TIM PENGABDIAN POLINES BERIKAN PENDAMPINGAN MANAJEMEN BIAYA DAN PRODUKSI PADA INDUSTRI MIKRO PENGOLAHAN BANDENG PRESTO 27 KELURAHAN MUKTIHARJO KIDUL KECAMATAN PEDURUNGAN KOTA SEMARANG

Semarang- Kota Semarang mempunyai beberapa makanan khas sebagai oleh-oleh antara lain bandeng presto. Serasa belum ke Semarang apabila belum membawa bandeng presto, Kondisi ini menyebabkan usaha bandeng presto terus berkembang. Beberapa industri rumah tangga mulai bergeliat memproduksi dan memasarkan oleh-oleh khas Semarang ini untuk memenuhi kalangan yang tidak mampu menjangkau bandeng presto kelas atas seperti yang berada di pusat oleh-oleh di Jalan Pandanaran.

Salah satu usaha skala rumah tangga bandeng presto ini adalah industri mikro “Bandeng Presto 27 Semarang” yang berlokasi di kampung Dempel kelurahan Muktiharjo Kidul Pedurungan kota Semarang, yang menjadi mitra dari program pengabdian kepada masyarakat pratama Politeknik Negeri Semarang Tahun 2020 ini.
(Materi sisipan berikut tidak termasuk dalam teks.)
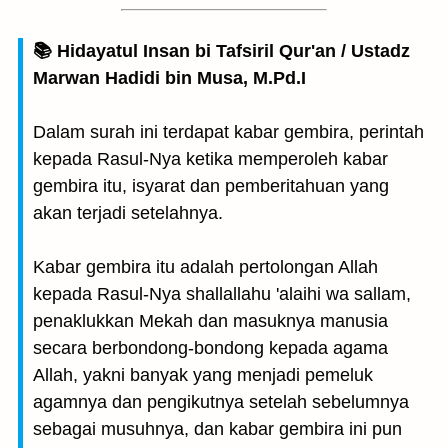
📚 Hidayatul Insan bi Tafsiril Qur'an / Ustadz
Marwan Hadidi bin Musa, M.Pd.I
Dalam surah ini terdapat kabar gembira, perintah
kepada Rasul-Nya ketika memperoleh kabar
gembira itu, isyarat dan pemberitahuan yang
akan terjadi setelahnya.
Kabar gembira itu adalah pertolongan Allah
kepada Rasul-Nya shallallahu 'alaihi wa sallam,
penaklukkan Mekah dan masuknya manusia
secara berbondong-bondong kepada agama
Allah, yakni banyak yang menjadi pemeluk
agamnya dan pengikutnya setelah sebelumnya
sebagai musuhnya, dan kabar gembira ini pun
"Program ini bertujuan meningkatkan kemampuan usaha pada industri mikro pengolahan Bandeng Presto 27 Semarang" jelas Siti Arbainah , SE, MM selaku ketua dari Tim Pengabdian Masyarakat Politeknik Negeri Semarang. Tim Pengabdian Masyarakat Pratama tahun 2020 dengan 9 orang anggota dosen dan 2 orang mahasiswa, telah melaksanakan program Kegiatan pada hari Minggu, 20 September 2020 dalam bentuk Pelatihan dan Pendampingan Perhitungan Harga Pokok Produksi dan Penyerahan bantuan alat untuk meningkatkan kualitas dan kuantitas produksi. Materi pelatihan disampaikan oleh Lardin Korawijayanti anggota tim dosen dengan moderator Fatchur Ridho Tim mahasiswa dari program studi Akuntansi Manajerial Polines. Bantuan peralatan yang diserahkan yaitu Panci presto merk Airlux 20 liter bahan stainless doebel pluit dan Vacum Sealer merk Freshpack pro new QH02 yang diterima langsung oleh pemilik usaha Bandeng Presto 27 Semarang, Budi Handayani.